> [Activity A]
Translate this sentence from the print job lifecycle text into Spanish: "Each step, however, must be successful for the operation to produce valid output."
> [Activity B]
Answer these questions from the print job lifecycle text:
(i) In which directory does the spooler place a snapshot copy of the requested document?
(ii) What is each request for a print copy of a document tagged with?
(iii) Which command can verify job status through a terminal interface?
> [Activity C]
Please retype the part of the print job lifecycle text that opens with the words containing "The spooler places" and closes with "pending print requests.".

> [Selected text]
Print Job Lifecycle


A number of events take place between the time a user requests a document to be printed and when it is sent to the physical device for output. In simplified terms, a print request can be broken down into three main stages:

  • Saving all the print information locally for subsequent processing (spooling)

  • Translating the information into a format compatible with the printer (filtering)

  • Providing the parsed output to the appropriate target device (printing)

All these print job stages are executed without the knowledge of the user requesting the output. Each step, however, must be successful for the operation to produce valid output.

Job Spooling

Each request for a print copy of a document is tagged with a request number. This number allows the system to uniquely track the document data, the destination print queue and filters, as well as job accounting information.

The spooler places a snapshot copy of the requested document in a directory under /var/spool/cups. The document, as well as its various instances in the filtering process, reside in the directory until the job successfully prints. On servers that process a large volume of print jobs, a significant amount of disk space can be consumed by pending print requests.

The spooler is responsible for providing job status information upon request to users, as well as routing the data through the various stages of the printing process.

Job status can be verified either through the CUPS web interface (this is shown later in Figure 9.10) on the print server or through the lpstat command using a terminal interface.

Figure 9.10. The CUPS Job management page.


Applying Filters

Printing implementations using the LPR/LPD environment suffer from the lack of cross-platform driver support for various printers. In CUPS, many of the driver issues are solved through abstracting job requirements from the hardware. This is accomplished by a series of conversions that massage the various data formats contained within the print request into a single standard format.

(Multi-view scene reconstruction data)
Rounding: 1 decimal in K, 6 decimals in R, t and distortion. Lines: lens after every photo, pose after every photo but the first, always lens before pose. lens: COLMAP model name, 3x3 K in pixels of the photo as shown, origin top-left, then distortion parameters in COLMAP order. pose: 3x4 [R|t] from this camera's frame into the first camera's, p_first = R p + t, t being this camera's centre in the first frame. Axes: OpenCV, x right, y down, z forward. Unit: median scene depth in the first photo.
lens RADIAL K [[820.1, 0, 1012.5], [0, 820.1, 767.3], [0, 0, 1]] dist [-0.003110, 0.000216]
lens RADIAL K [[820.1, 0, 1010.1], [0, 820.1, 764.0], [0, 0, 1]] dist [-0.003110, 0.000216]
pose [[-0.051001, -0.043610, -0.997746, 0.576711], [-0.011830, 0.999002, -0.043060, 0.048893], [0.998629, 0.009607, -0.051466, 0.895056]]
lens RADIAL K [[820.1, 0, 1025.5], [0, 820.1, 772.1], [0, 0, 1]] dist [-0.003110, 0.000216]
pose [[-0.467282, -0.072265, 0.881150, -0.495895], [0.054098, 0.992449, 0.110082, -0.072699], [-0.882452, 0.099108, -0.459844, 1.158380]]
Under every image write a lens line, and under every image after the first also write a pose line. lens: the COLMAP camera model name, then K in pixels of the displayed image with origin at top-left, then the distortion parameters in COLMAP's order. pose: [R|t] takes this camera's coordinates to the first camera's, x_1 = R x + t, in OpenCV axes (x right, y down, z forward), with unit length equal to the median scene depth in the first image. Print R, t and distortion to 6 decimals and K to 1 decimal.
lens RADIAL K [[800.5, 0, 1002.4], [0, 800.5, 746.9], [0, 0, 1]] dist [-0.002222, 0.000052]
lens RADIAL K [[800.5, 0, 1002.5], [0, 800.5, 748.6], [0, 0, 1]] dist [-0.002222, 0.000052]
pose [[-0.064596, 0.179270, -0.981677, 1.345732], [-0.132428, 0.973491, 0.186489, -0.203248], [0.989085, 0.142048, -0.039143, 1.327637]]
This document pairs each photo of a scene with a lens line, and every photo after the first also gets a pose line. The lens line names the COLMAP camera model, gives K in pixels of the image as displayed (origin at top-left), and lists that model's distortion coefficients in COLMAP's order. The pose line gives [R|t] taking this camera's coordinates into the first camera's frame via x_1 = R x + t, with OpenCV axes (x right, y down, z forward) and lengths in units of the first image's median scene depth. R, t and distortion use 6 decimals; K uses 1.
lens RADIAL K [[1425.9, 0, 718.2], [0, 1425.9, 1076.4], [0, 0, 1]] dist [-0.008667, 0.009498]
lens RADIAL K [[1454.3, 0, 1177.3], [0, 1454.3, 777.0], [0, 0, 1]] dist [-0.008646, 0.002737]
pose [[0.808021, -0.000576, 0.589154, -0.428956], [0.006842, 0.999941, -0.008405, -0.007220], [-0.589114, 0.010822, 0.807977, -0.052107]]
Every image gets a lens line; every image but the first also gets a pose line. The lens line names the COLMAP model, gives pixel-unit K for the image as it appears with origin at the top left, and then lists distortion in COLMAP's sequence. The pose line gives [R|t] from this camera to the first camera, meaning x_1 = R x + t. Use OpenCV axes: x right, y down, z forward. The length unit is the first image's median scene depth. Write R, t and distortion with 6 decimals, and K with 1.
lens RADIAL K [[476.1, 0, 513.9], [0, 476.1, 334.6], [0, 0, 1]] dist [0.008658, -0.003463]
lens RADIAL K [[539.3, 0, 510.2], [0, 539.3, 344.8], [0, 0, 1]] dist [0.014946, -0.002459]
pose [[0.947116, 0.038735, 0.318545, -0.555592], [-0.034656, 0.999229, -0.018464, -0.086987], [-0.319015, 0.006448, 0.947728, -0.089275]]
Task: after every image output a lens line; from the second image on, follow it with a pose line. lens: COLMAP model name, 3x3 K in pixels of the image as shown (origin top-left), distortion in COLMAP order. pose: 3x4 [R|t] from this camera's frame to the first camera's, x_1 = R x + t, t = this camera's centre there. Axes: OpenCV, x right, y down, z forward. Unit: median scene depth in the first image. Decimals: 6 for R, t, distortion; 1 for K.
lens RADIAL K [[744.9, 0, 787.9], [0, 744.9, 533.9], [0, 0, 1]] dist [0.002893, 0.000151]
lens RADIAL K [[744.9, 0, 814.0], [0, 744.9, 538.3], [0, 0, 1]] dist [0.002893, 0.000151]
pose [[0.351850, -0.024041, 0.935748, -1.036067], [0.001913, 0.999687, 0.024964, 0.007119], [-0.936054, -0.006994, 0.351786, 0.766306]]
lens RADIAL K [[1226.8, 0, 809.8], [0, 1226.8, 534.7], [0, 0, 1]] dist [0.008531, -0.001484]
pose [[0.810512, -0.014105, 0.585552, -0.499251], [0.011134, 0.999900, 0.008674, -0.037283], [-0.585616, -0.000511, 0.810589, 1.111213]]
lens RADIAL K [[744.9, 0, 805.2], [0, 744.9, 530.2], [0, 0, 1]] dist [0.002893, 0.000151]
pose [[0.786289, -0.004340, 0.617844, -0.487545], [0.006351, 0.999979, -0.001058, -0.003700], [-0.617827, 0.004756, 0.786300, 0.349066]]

> [Worked solution A]
Sin embargo, cada paso debe completarse con éxito para que la operación produzca una salida válida.

> [Worked solution B]
(i) A directory under /var/spool/cups
(ii) A request number
(iii) The lpstat command

> [Worked solution C]
The spooler places a snapshot copy of the requested document in a directory under /var/spool/cups. The document, as well as its various instances in the filtering process, reside in the directory until the job successfully prints. On servers that process a large volume of print jobs, a significant amount of disk space can be consumed by pending print requests.